Мои губы обрушились на его губы. Это был не мягкий поцелуй, и даже не медленный. Поцелуй был похож на столкновение, такое же неистовое, как волны, бьющиеся о борт яхты. Стон, вырвавшийся прямо из глубины моей груди, затянулся, когда я разорвала поцелуй и отстранилась от Капо. Я исследовала его тело губами и языком, пробуя на вкус каждый сантиметр его кожи. Как пляжи и деревни до этого, он тоже представлял смесь текстур и цветов. Я жаждала моего мужа; я хотела впитать его, как впитывала воспоминания.

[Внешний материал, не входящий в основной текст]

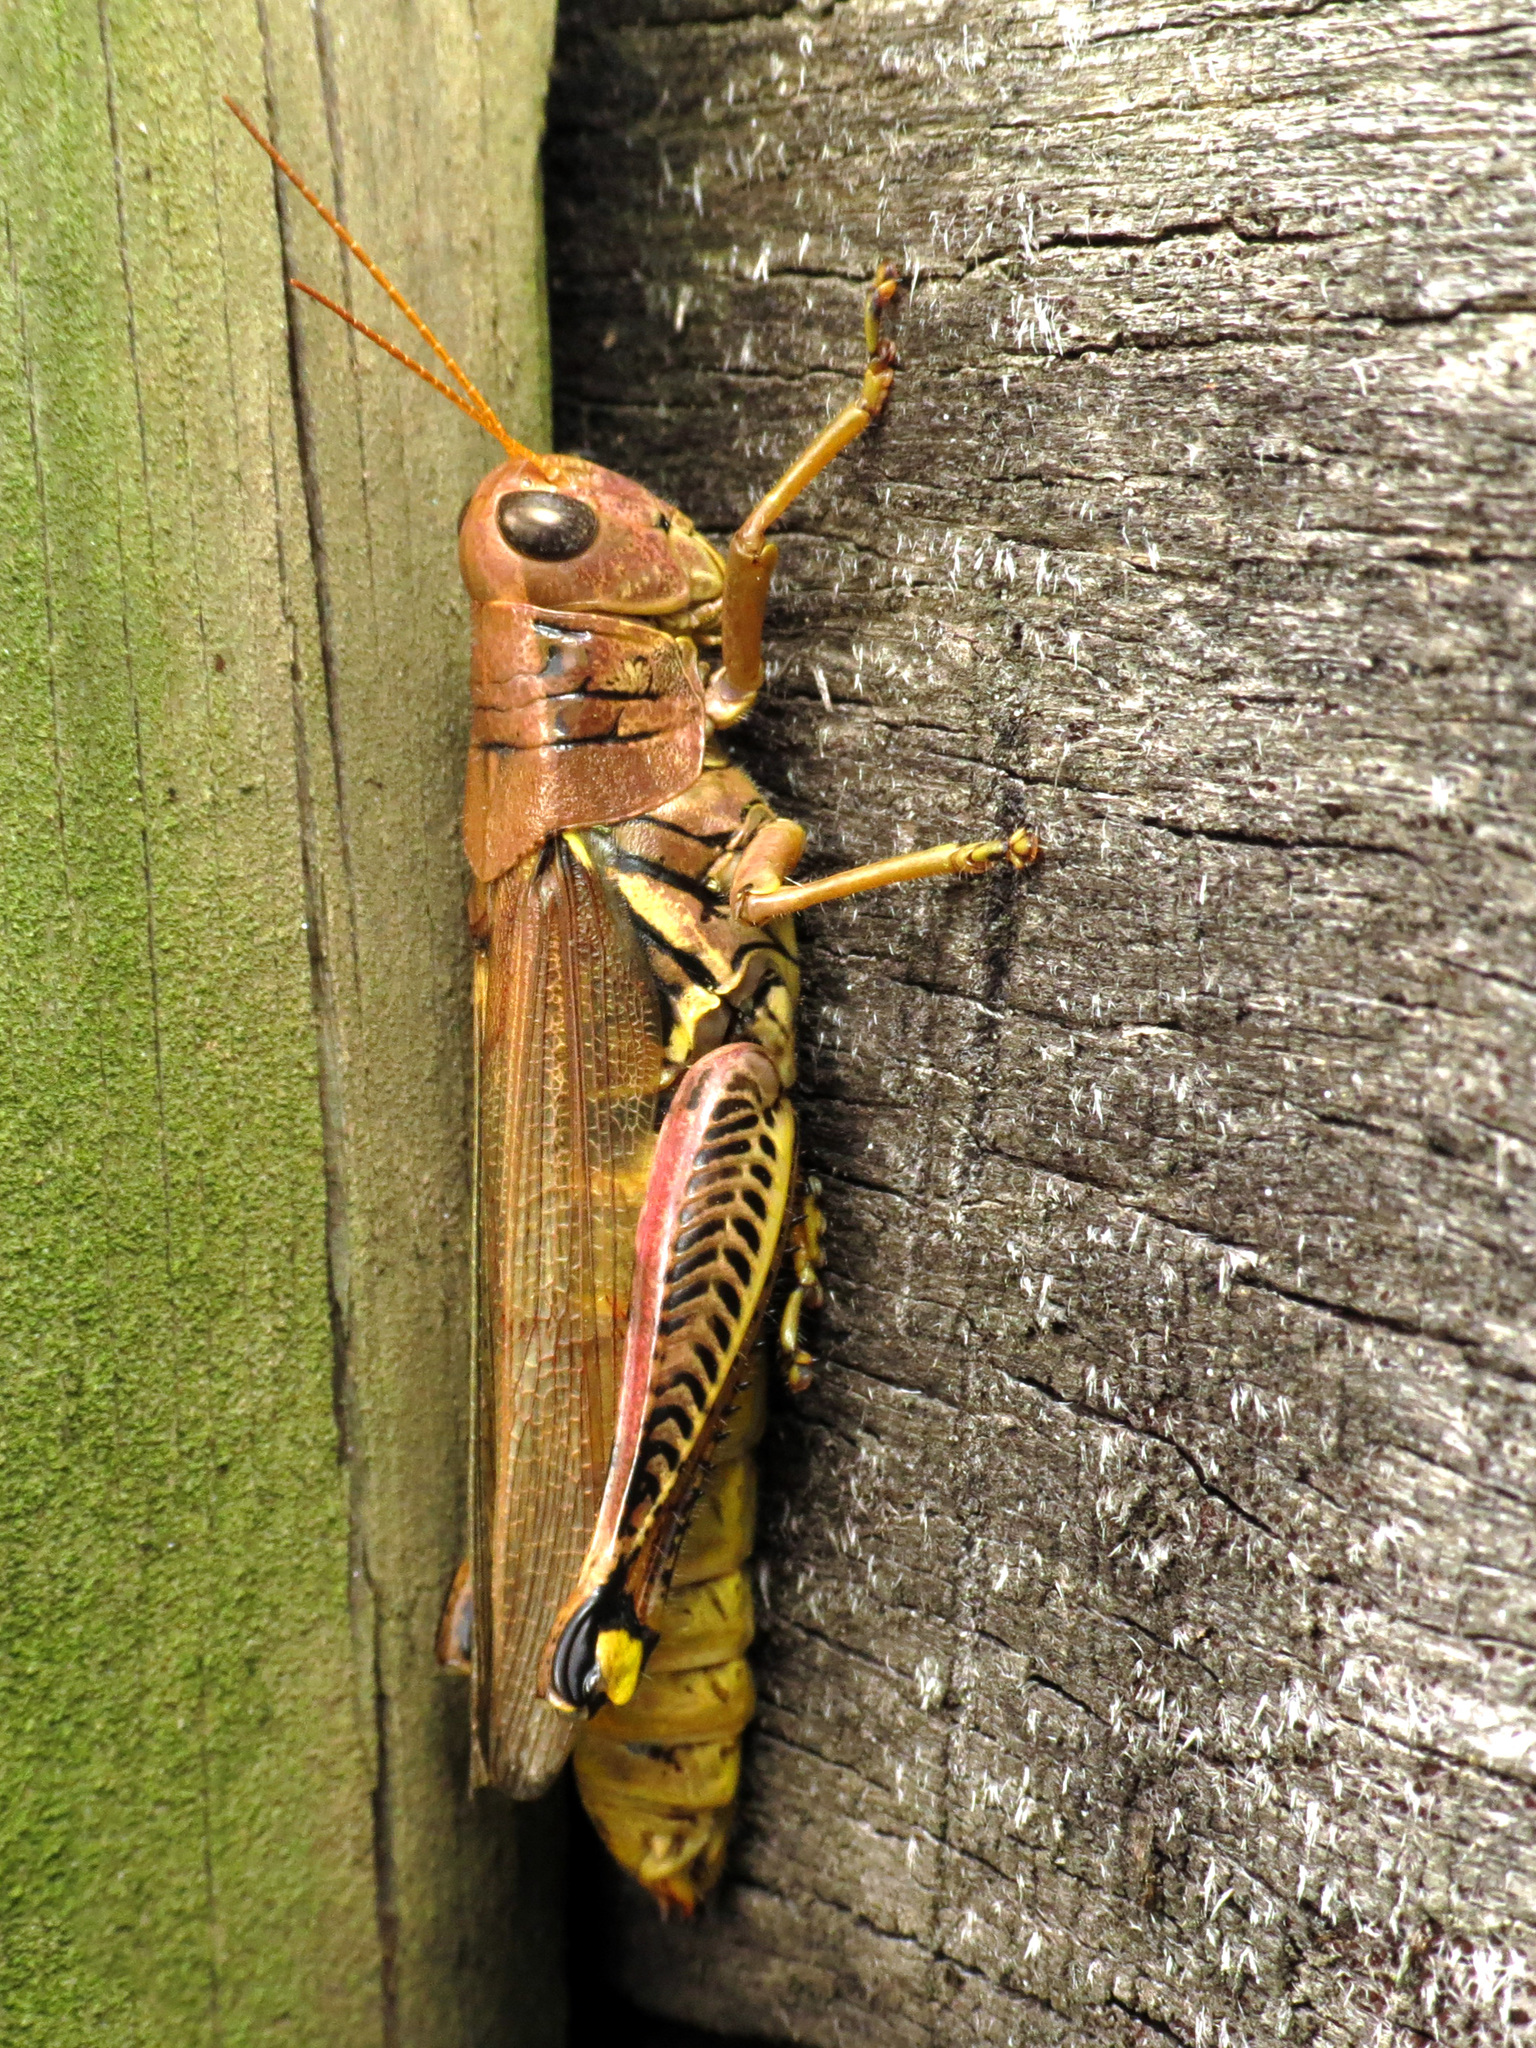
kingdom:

Рука Капо скользнула в мои волосы, и они обрели объем в его руках, на что я никогда раньше не обращала внимания. Когда Капо прикасался ко мне, я почти чувствовала себя преображенной, существом, чьи шрамы делали меня еще прекраснее. Простое прикосновение заставило меня почувствовать, что мои волосы сотканы из шелка, а не из того, чем они были на самом деле.

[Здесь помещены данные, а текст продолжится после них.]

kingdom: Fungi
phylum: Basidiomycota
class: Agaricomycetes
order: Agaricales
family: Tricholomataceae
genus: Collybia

Мои руки скользнули по его бокам, когда я, задыхаясь, снова нашла губы Капо. Наши руки переплелись, и мы покатились по течению океана, тело Капо оказалось лежащим поверх моего. То, как он исследовал мое тело, каждый его дюйм... его тело, казалось, поклонялось моему.
Хотя, как и в поцелуе, в движениях наших тел не было ничего мягкого или медленного. Казалось, мы оба тонули, каждый из нас был жизнью другого, необходимой нам для выживания, и при этом мы не могли ухватиться за нить жизни достаточно быстро.
Пот покрывал мою кожу от усилий сдерживаться, а мои кости дрожали. Я почувствовала такой же стук в его теле, и когда Капо вошел в меня, корабль наклонился вперед, и он тоже. Я вскрикнула; проникновение было столь же резким, сколь и плавным. Мои ноги обхватили талию Капо, фиксируя ощущения, а он прижал меня к себе, не позволяя отодвинуться от него. Держал меня в центре.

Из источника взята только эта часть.